▸ Required action: For this exercise, copy all the data exactly and include none of the pictures.

** Stored data follows **

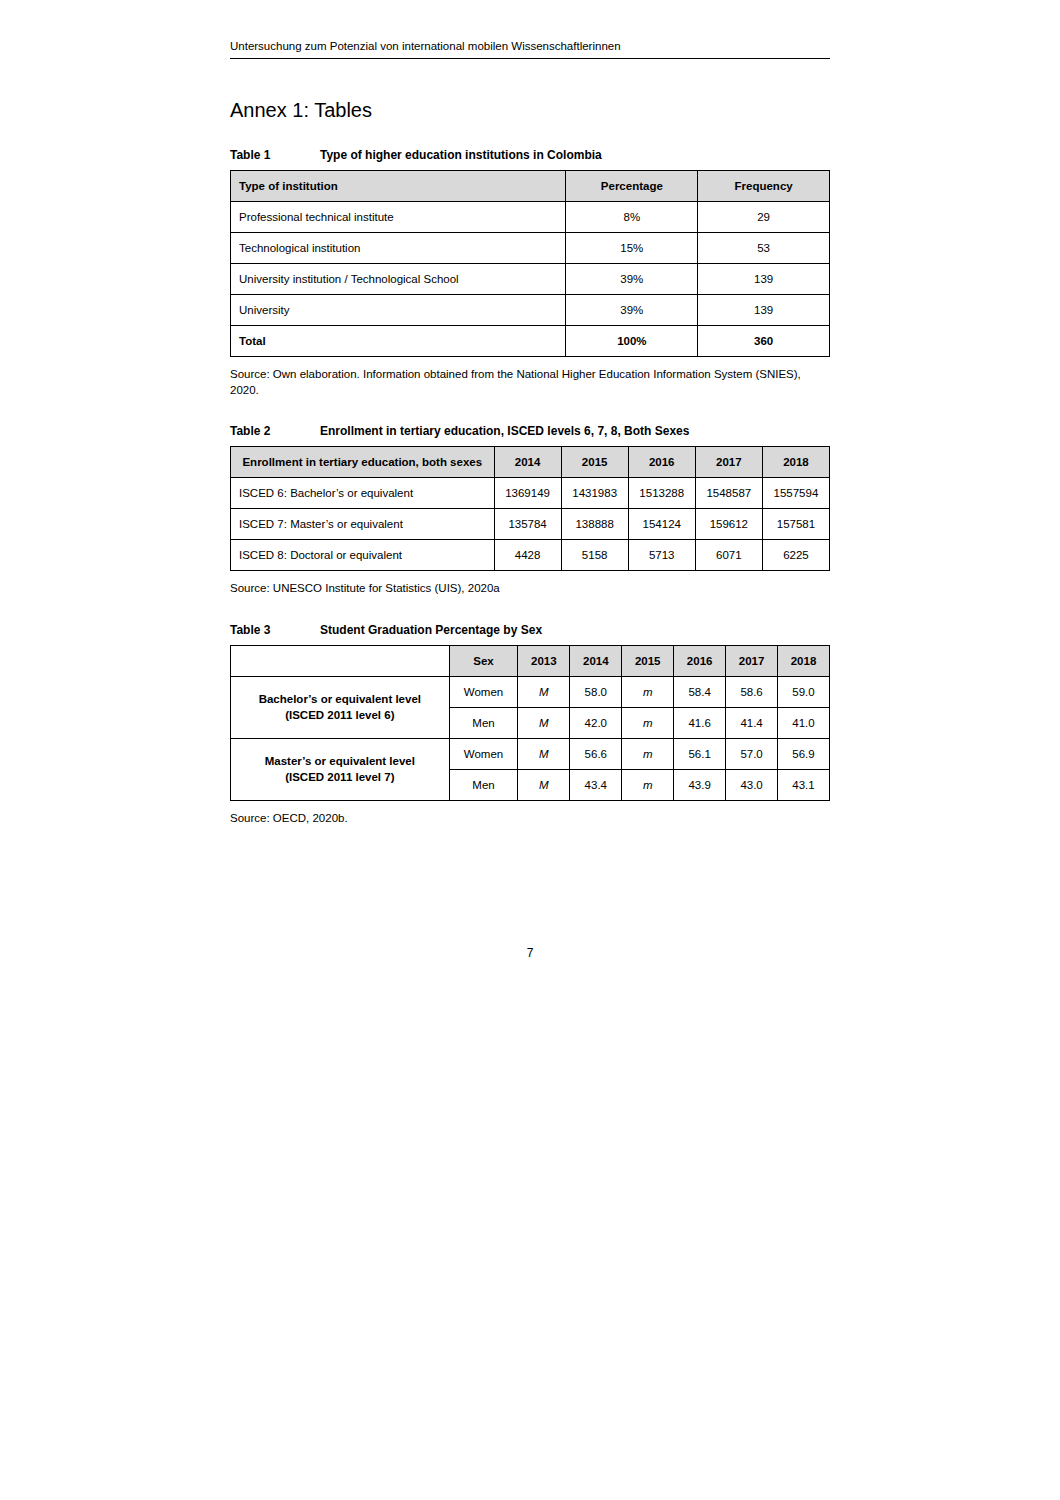Untersuchung zum Potenzial von international mobilen Wissenschaftlerinnen
Annex 1: Tables
Table 1 Type of higher education institutions in Colombia
| Type of institution | Percentage | Frequency |
| --- | --- | --- |
| Professional technical institute | 8% | 29 |
| Technological institution | 15% | 53 |
| University institution / Technological School | 39% | 139 |
| University | 39% | 139 |
| Total | 100% | 360 |
Source: Own elaboration. Information obtained from the National Higher Education Information System (SNIES), 2020.
Table 2 Enrollment in tertiary education, ISCED levels 6, 7, 8, Both Sexes
| Enrollment in tertiary education, both sexes | 2014 | 2015 | 2016 | 2017 | 2018 |
| --- | --- | --- | --- | --- | --- |
| ISCED 6: Bachelor’s or equivalent | 1369149 | 1431983 | 1513288 | 1548587 | 1557594 |
| ISCED 7: Master’s or equivalent | 135784 | 138888 | 154124 | 159612 | 157581 |
| ISCED 8: Doctoral or equivalent | 4428 | 5158 | 5713 | 6071 | 6225 |
Source: UNESCO Institute for Statistics (UIS), 2020a
Table 3 Student Graduation Percentage by Sex
| | Sex | 2013 | 2014 | 2015 | 2016 | 2017 | 2018 |
| --- | --- | --- | --- | --- | --- | --- | --- |
| Bachelor’s or equivalent level (ISCED 2011 level 6) | Women | M | 58.0 | m | 58.4 | 58.6 | 59.0 |
| Men | M | 42.0 | m | 41.6 | 41.4 | 41.0 |
| Master’s or equivalent level (ISCED 2011 level 7) | Women | M | 56.6 | m | 56.1 | 57.0 | 56.9 |
| Men | M | 43.4 | m | 43.9 | 43.0 | 43.1 |
Source: OECD, 2020b.
7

** End of Stored data **

▸ Response to the exercise:
Untersuchung zum Potenzial von international mobilen Wissenschaftlerinnen
Annex 1: Tables
Table 1 Type of higher education institutions in Colombia
| Type of institution | Percentage | Frequency |
| --- | --- | --- |
| Professional technical institute | 8% | 29 |
| Technological institution | 15% | 53 |
| University institution / Technological School | 39% | 139 |
| University | 39% | 139 |
| Total | 100% | 360 |
Source: Own elaboration. Information obtained from the National Higher Education Information System (SNIES), 2020.
Table 2 Enrollment in tertiary education, ISCED levels 6, 7, 8, Both Sexes
| Enrollment in tertiary education, both sexes | 2014 | 2015 | 2016 | 2017 | 2018 |
| --- | --- | --- | --- | --- | --- |
| ISCED 6: Bachelor’s or equivalent | 1369149 | 1431983 | 1513288 | 1548587 | 1557594 |
| ISCED 7: Master’s or equivalent | 135784 | 138888 | 154124 | 159612 | 157581 |
| ISCED 8: Doctoral or equivalent | 4428 | 5158 | 5713 | 6071 | 6225 |
Source: UNESCO Institute for Statistics (UIS), 2020a
Table 3 Student Graduation Percentage by Sex
| | Sex | 2013 | 2014 | 2015 | 2016 | 2017 | 2018 |
| --- | --- | --- | --- | --- | --- | --- | --- |
| Bachelor’s or equivalent level (ISCED 2011 level 6) | Women | M | 58.0 | m | 58.4 | 58.6 | 59.0 |
| Men | M | 42.0 | m | 41.6 | 41.4 | 41.0 |
| Master’s or equivalent level (ISCED 2011 level 7) | Women | M | 56.6 | m | 56.1 | 57.0 | 56.9 |
| Men | M | 43.4 | m | 43.9 | 43.0 | 43.1 |
Source: OECD, 2020b.
7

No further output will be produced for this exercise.